Researchers digging through mud in northeast India have discovered a new family of legless amphibians in a rare scientific breakthrough detailed in a study.
The family of burrowing, tailless creatures was identified by scientists working for five years in remote Indian states including Sikkim, Arunachal Pradesh and Nagaland.
'DNA analysis has confirmed that this is an entirely new family,' S.D. Biju, a professor at the University of Delhi who led the project with team members from Britain and Belgium, told AFP.
'Habitat destruction is a big problem for amphibians worldwide, and discoveries like this prove that we must protect the environment to save parts of the natural world we know little about,' he said.
Biju said that it had been a challenging physical job digging with spades at 250 locations looking for the worm-like creatures, which are about 20 centimetres long and often 25 centimetres deep into the earth.
The new family, the 10th from the caecilian group of amphibians, has been called Chikilidae after the name used by the local Garo tribal language.
'This discovery has shown that northeast India is uniquely rich in wildlife and ecosystems,' said Biju. 'We have to understand more about the region.'
One threat to harmless amphibians in India is from locals who kill them believing they are venomous snakes, the study said.
The findings have published by the Royal Society of London journal Proceedings B.

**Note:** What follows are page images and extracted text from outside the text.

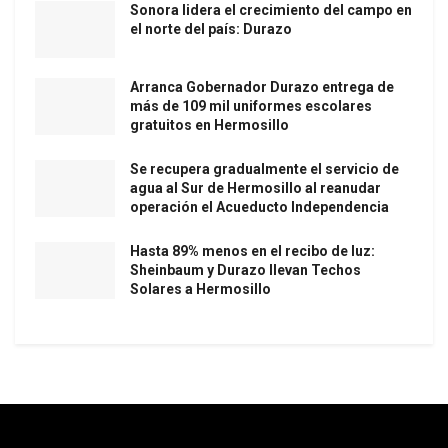
Sonora lidera el crecimiento del campo en
el norte del país: Durazo
Arranca Gobernador Durazo entrega de
más de 109 mil uniformes escolares
gratuitos en Hermosillo
Se recupera gradualmente el servicio de
agua al Sur de Hermosillo al reanudar
operación el Acueducto Independencia
Hasta 89% menos en el recibo de luz:
Sheinbaum y Durazo llevan Techos
Solares a Hermosillo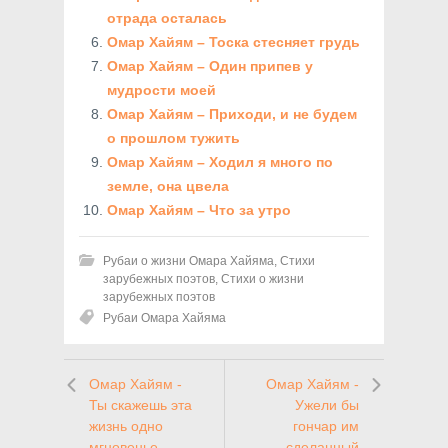
отрада осталась
Омар Хайям – Тоска стесняет грудь
Омар Хайям – Один припев у
мудрости моей
Омар Хайям – Приходи, и не будем
о прошлом тужить
Омар Хайям – Ходил я много по
земле, она цвела
Омар Хайям – Что за утро
Рубаи о жизни Омара Хайяма
,
Стихи
зарубежных поэтов
,
Стихи о жизни
зарубежных поэтов
Рубаи Омара Хайяма
Омар Хайям -
Омар Хайям -
Ты скажешь эта
Ужели бы
жизнь одно
гончар им
мгновенье
сделанный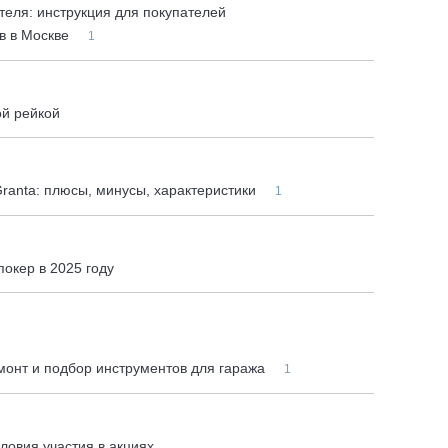
теля: инструкция для покупателей
в в Москве
1
ой рейкой
Granta: плюсы, минусы, характеристики
1
покер в 2025 году
емонт и подбор инструментов для гаража
1
ловия участия в акциях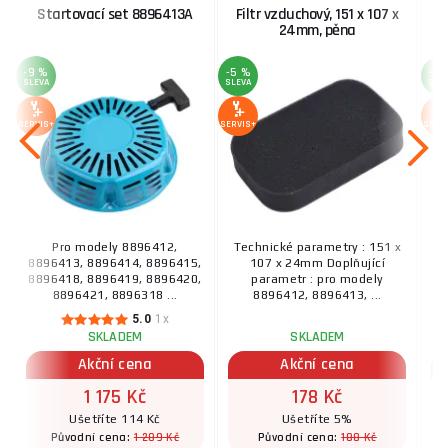
Startovací set 8896413A
Filtr vzduchový, 151 x 107 x
24mm, pěna
-9 %
-5 %
-3 
SLEVA
SLEVA
SLE
SERVIS+
SERVIS+
SERV
Pro modely 8896412,
Technické parametry : 151 x
T
8896413, 8896414, 8896415,
107 x 24mm Doplňující
8896418, 8896419, 8896420,
parametr : pro modely
8896421, 8896318 ...
8896412, 8896413, ...
5.0
1x
SKLADEM
SKLADEM
Akční cena
Akční cena
1 175 Kč
178 Kč
Ušetříte 114 Kč
Ušetříte 5%
1 289 Kč
188 Kč
Původní cena:
Původní cena: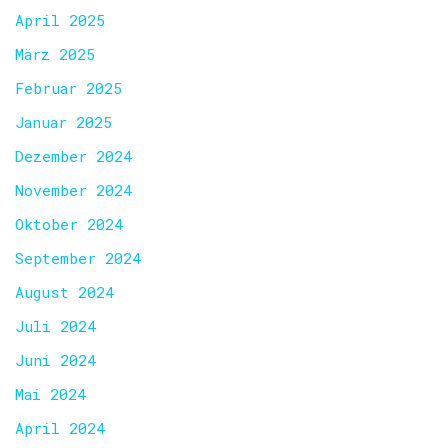
April 2025
März 2025
Februar 2025
Januar 2025
Dezember 2024
November 2024
Oktober 2024
September 2024
August 2024
Juli 2024
Juni 2024
Mai 2024
April 2024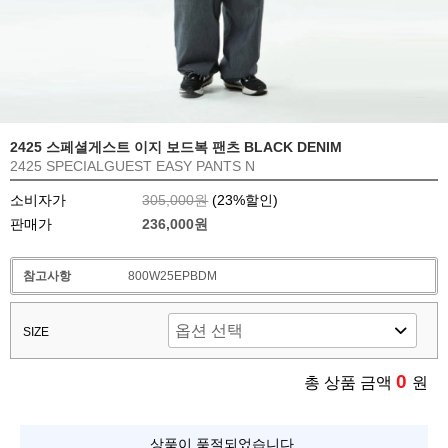
2425 스페셜게스트 이지 보드복 팬츠 BLACK DENIM
2425 SPECIALGUEST EASY PANTS N
소비자가
305,000원
(
23
%할인)
판매가
236,000원
참고사항
800W25EPBDM
SIZE
0
총 상품 금액
원
상품이 품절되었습니다.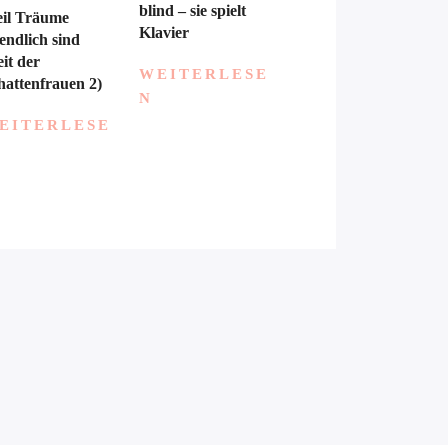
blind – sie spielt
il Träume
Klavier
endlich sind
eit der
WEITERLESE
hattenfrauen 2)
N
EITERLESE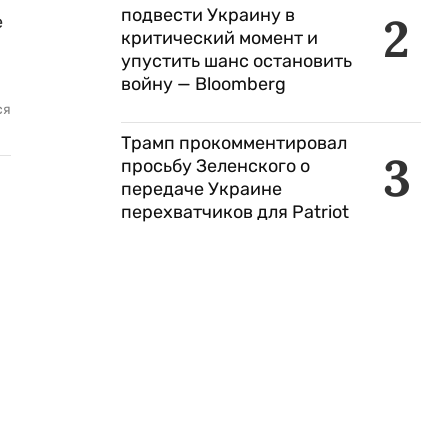
подвести Украину в
2
е
критический момент и
упустить шанс остановить
войну — Bloomberg
ся
Трамп прокомментировал
3
просьбу Зеленского о
передаче Украине
перехватчиков для Patriot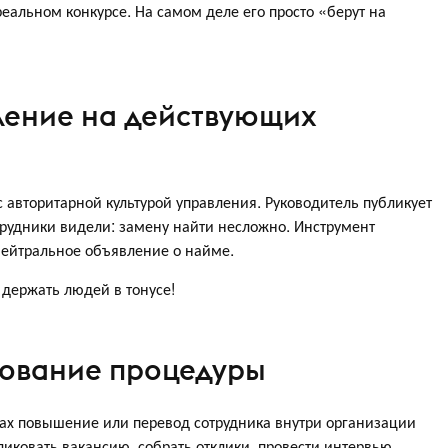
реальном конкурсе. На самом деле его просто «берут на
ление на действующих
 авторитарной культурой управления. Руководитель публикует
рудники видели: замену найти несложно. Инструмент
нейтральное объявление о найме.
держать людей в тонусе!
бование процедуры
рах повышение или перевод сотрудника внутри организации
ликовать вакансию, собрать отклики, провести интервью.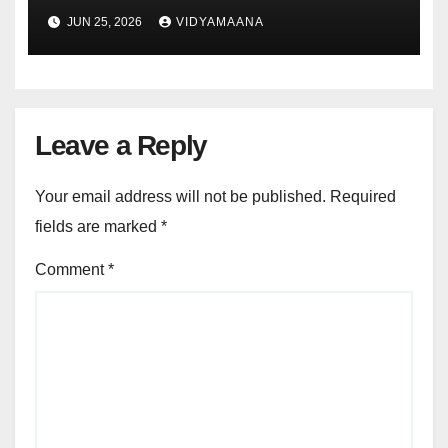
ಬರುತ್ತೆ ಈ ಟೀಂ
JUN 25, 2026
VIDYAMAANA
Leave a Reply
Your email address will not be published.
Required
fields are marked
*
Comment
*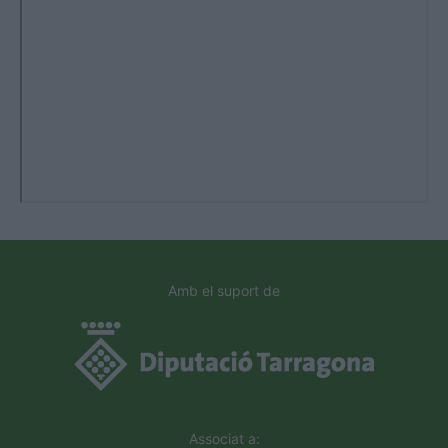
Amb el suport de
Associat a: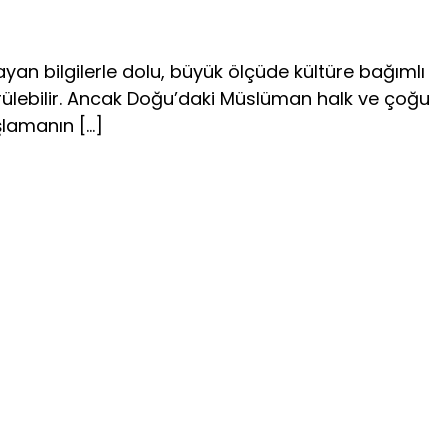
yan bilgilerle dolu, büyük ölçüde kültüre bağımlı
 görülebilir. Ancak Doğu’daki Müslüman halk ve çoğu
aşlamanın […]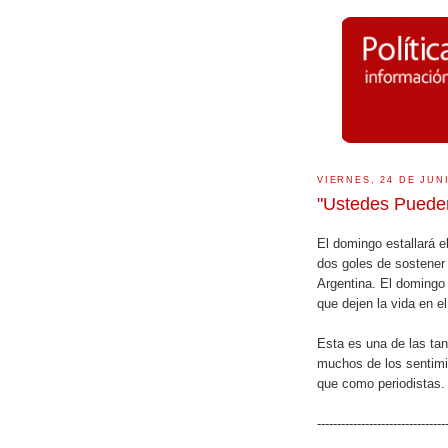
VIERNES, 24 DE JUN
"Ustedes Pueden
El domingo estallará 
dos goles de sostener 
Argentina. El domingo
que dejen la vida en e
Esta es una de las tan
muchos de los sentim
que como periodistas.
--------------------------------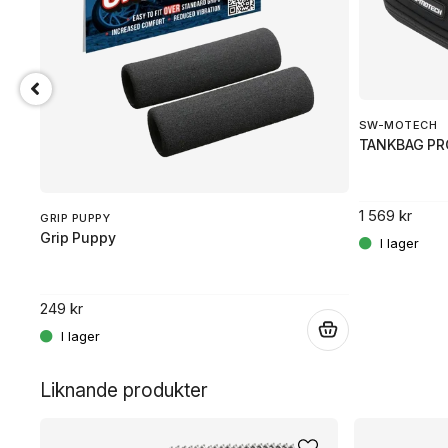
SW-MOTECH
TANKBAG PR
1 569 kr
GRIP PUPPY
Grip Puppy
249 kr
.
.
Liknande produkter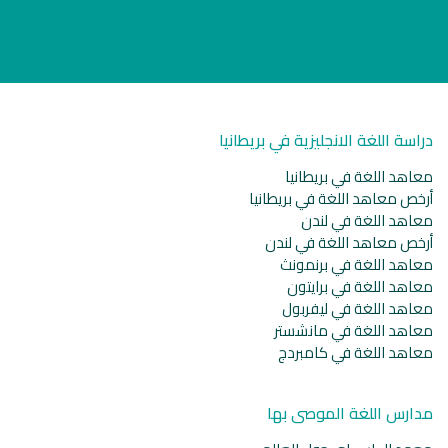
دراسة اللغة الانجليزية في بريطانيا
معاهد اللغة في بريطانيا
أرخص معاهد اللغة في بريطانيا
معاهد اللغة في لندن
أرخص معاهد اللغة في لندن
معاهد اللغة في برنمونث
معاهد اللغة في برايتون
معاهد اللغة في ليفربول
معاهد اللغة في مانشستر
معاهد اللغة في كامبردج
مدارس اللغة الموصى بها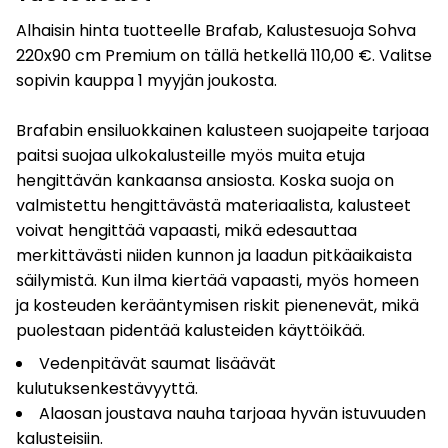
Alhaisin hinta tuotteelle Brafab, Kalustesuoja Sohva
220x90 cm Premium on tällä hetkellä 110,00 €. Valitse
sopivin kauppa 1 myyjän joukosta.
Brafabin ensiluokkainen kalusteen suojapeite tarjoaa
paitsi suojaa ulkokalusteille myös muita etuja
hengittävän kankaansa ansiosta. Koska suoja on
valmistettu hengittävästä materiaalista, kalusteet
voivat hengittää vapaasti, mikä edesauttaa
merkittävästi niiden kunnon ja laadun pitkäaikaista
säilymistä. Kun ilma kiertää vapaasti, myös homeen
ja kosteuden kerääntymisen riskit pienenevät, mikä
puolestaan pidentää kalusteiden käyttöikää.
Vedenpitävät saumat lisäävät
kulutuksenkestävyyttä.
Alaosan joustava nauha tarjoaa hyvän istuvuuden
kalusteisiin.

Meanwhile, a new species of lizard with striking iridescent rainbow skin, a long tail and very short legs has been discovered in the rainforest in northeast Cambodia, conservationists have announced.
Scientists named the skink Lygosoma veunsaiensis to honour the Veun Sai-Siem Pang Conservation Area in Rattanakiri province where it was found, Conservation International (CI) said in a statement.
The lizard was discovered in 2010 in the remote and little-explored rainforest area during biological surveys led by Fauna Flora International (FFI) in partnership with CI, the group said.
'These creatures are difficult to find because they spend so much of their life underground', said Neang Thy, a Cambodian national working for FFI and the first herpetologist to see the new skink.
'Some similar species are known from only a few individuals. We were very lucky to find this one.'
The new species is unusual because it has very short limbs and a tail that is much longer than its main body. Its skin has a refracting quality to the scales that creates a rainbow-like effect in sunlight, the group said.
The lizard was the third new species in the last two years to be found in Veun Sai, following the discovery of a new type of bat and a gibbon.